Pero creo que como no hemos sido capaces de crear un verdadero espacio cultural hispánico. Hay intercambios, pero ni comercial ni culturalmente la comunidad lingüística ha creado un mercado, en el sentido más literal de espacio de circulación. Los encuentros se producen de manera episódica y más entre escritores que entre público.
Por eso creo que hecho que la capital cultural del español puede estar en sitios como Nueva York, donde nos encontramos mutuamente en una condición superior a la nacional. La riqueza de nuestra lengua, tan unitaria y diversa a la vez, es inmensa: la posibilidad de leer un libro que tiene una variante profundamente original de la lengua, pero que al mismo tiempo es perfectamente inteligible para ti, es un tesoro.

Los latinos son la primera minoría poblacional en EEUU y siguen creciendo. ¿Cómo está variando la presencia de la cultura hispana allí?
Hay que distinguir lengua y cultura. En el 2004 había censados legalmente cuarenta y tres millones de hispanoparlantes, o sea que debe haber unos cincuenta millones: el segundo país del mundo. Pero las comunidades latinas o hispanas están muy separadas, según de dónde e incluso cuándo hayan llegado. El idioma sí tiene una frecuencia creciente; en estados como Florida se habla más español que inglés; en NY, de ocho millones de habitantes, tres son de habla hispana.

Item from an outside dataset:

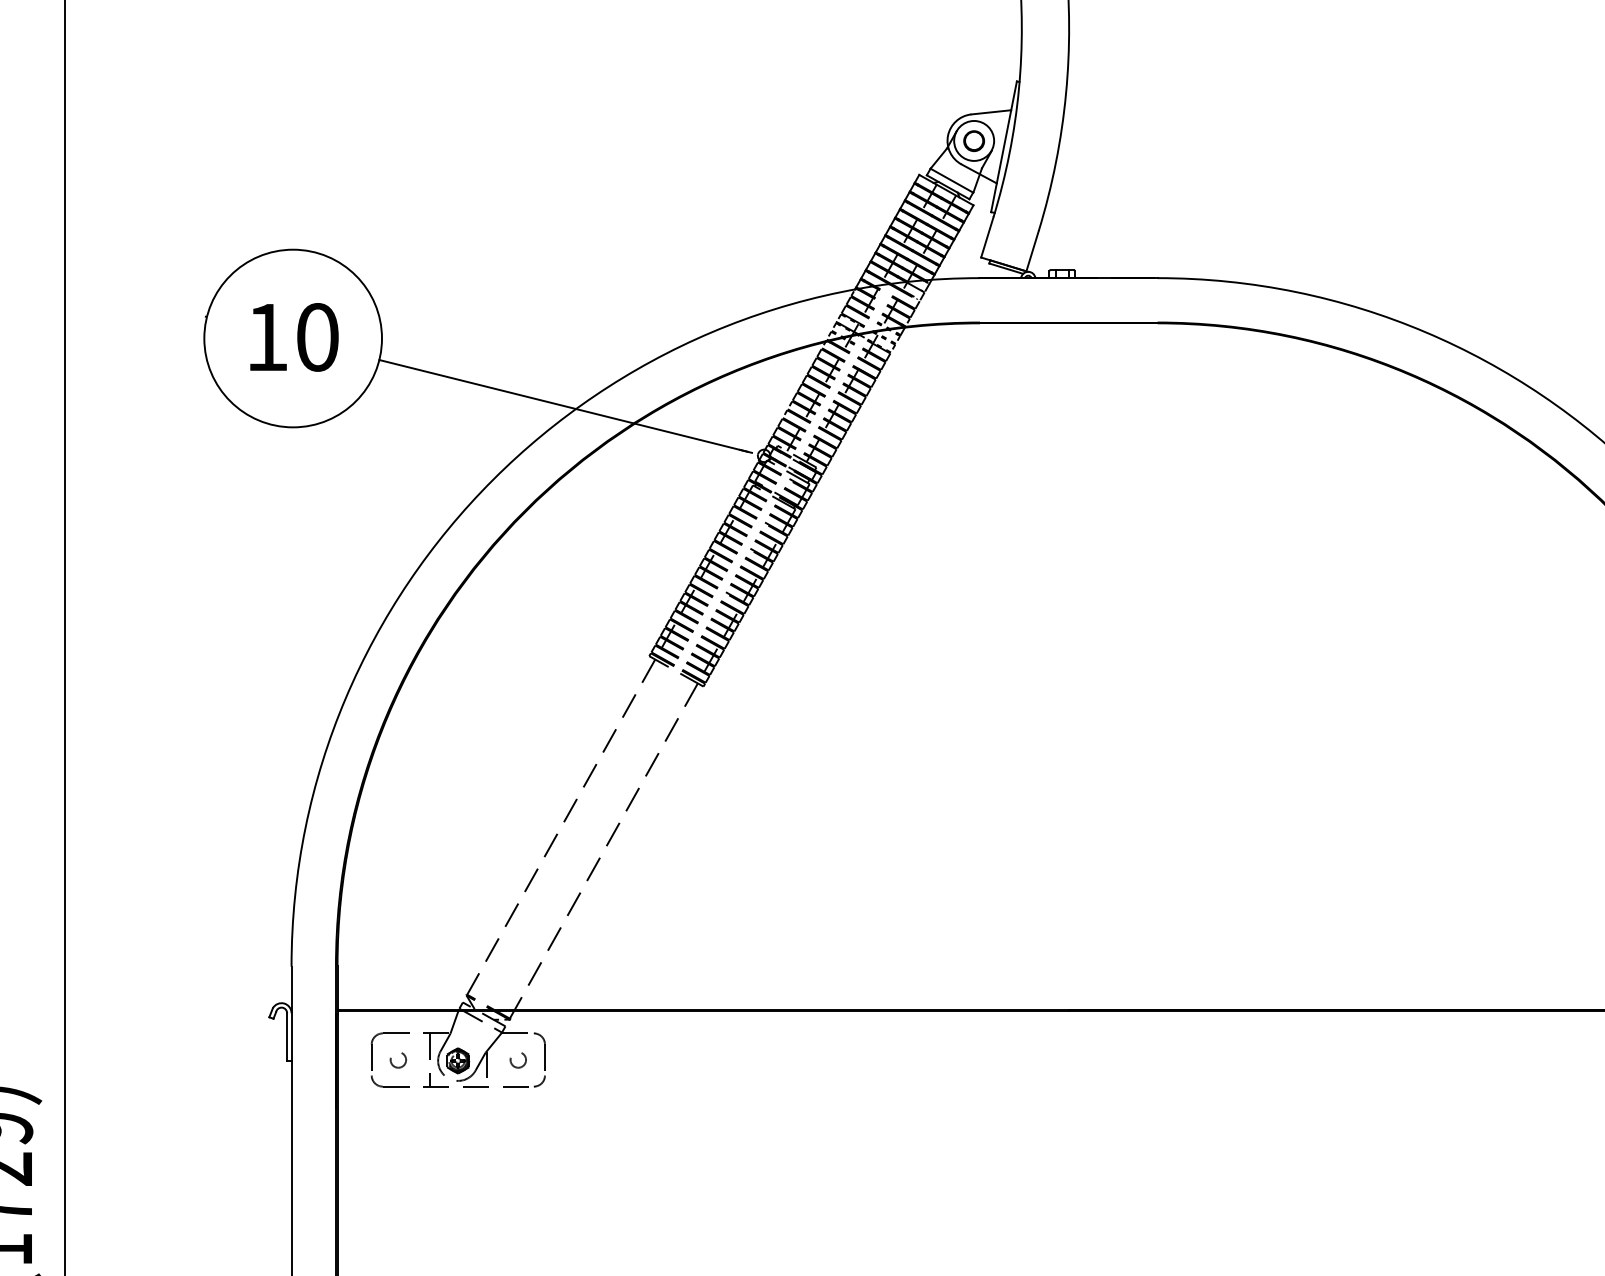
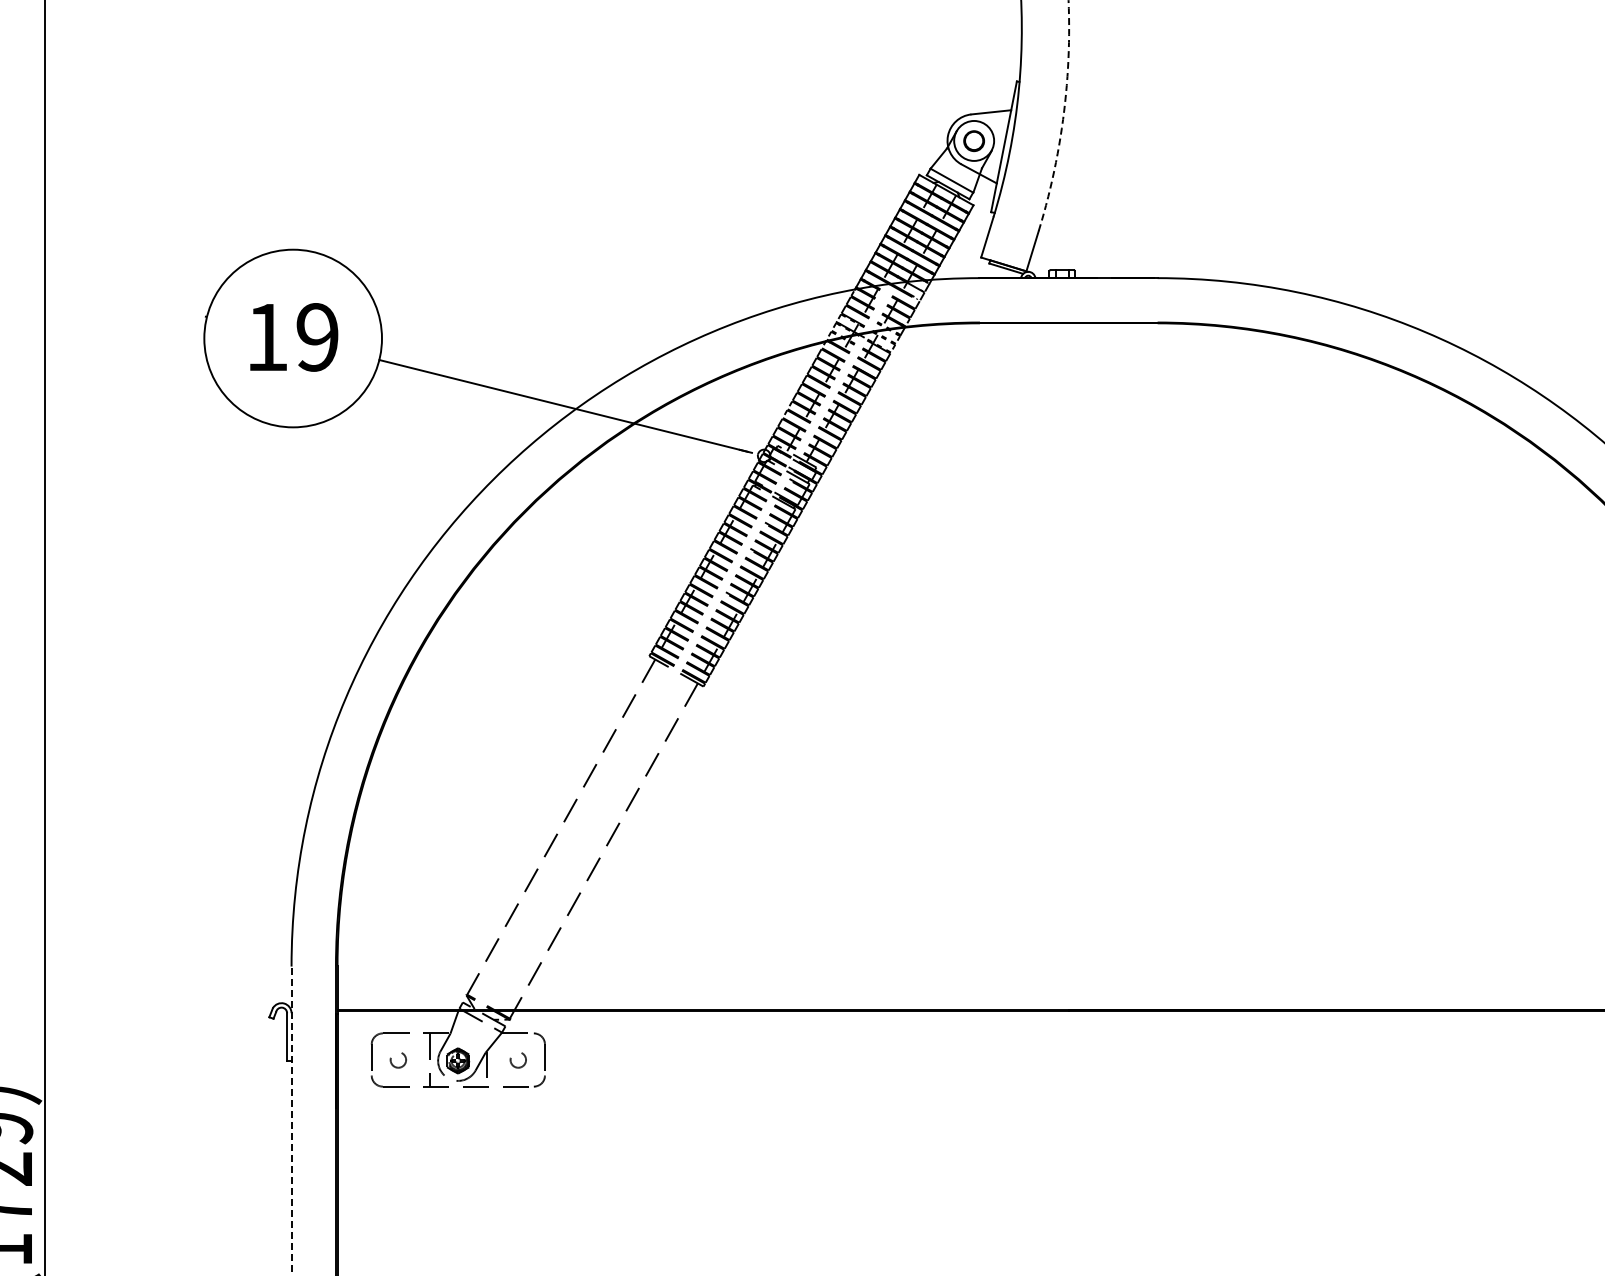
arc at (1063, 115): solid -> dashed
text at (317, 337): 10 -> 19
line at (65, 637) position: (65, 637) -> (45, 637)
line at (291, 1120): solid -> dashed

La pregunta es si la presencia de la lengua provoca una mayor presencia de la cultura, y eso está por verse. Por ahora hay un desequilibrio grande. Un ejemplo: el negocio del libro en EEUU mueve 30 mil millones de dólares anuales; el negocio del libro en español es de 300 millones, el uno por ciento, y la mitad son libros religiosos. No hay que dejarse llevar por aspectos meramente estadísticos; no importa tanto cuántos millones de personas hablen una lengua, como la posición social y cultural que la lengua tiene. Se van a ver cosas importantes en los próximos años. Podría ocurrir también que al integrarse los inmigrantes, las segundas y terceras generaciones pierdan la lengua materna, como ha pasado con el idish en EUA o el italiano aquí. Pero la cantidad de inmigración es tan colosal que probablemente se transforme en un cambio cualitativo. Además, profesionalmente, saber español es muy práctico. Porque la masa hispanoparlante está relativamente distribuida en puntos del mercado laboral. Antes, para muchos inmigrantes mexicanos lo importante era olvidar la lengua de los padres; eso era intergarse en la nueva sociedad. Pero si su lengua se convierte en un valor económico, entonces hay más ventajas en conservarla. Actualmente, incluso muchos estadounidenses estudian español, y en muchas escuelas se da como segunda lengua.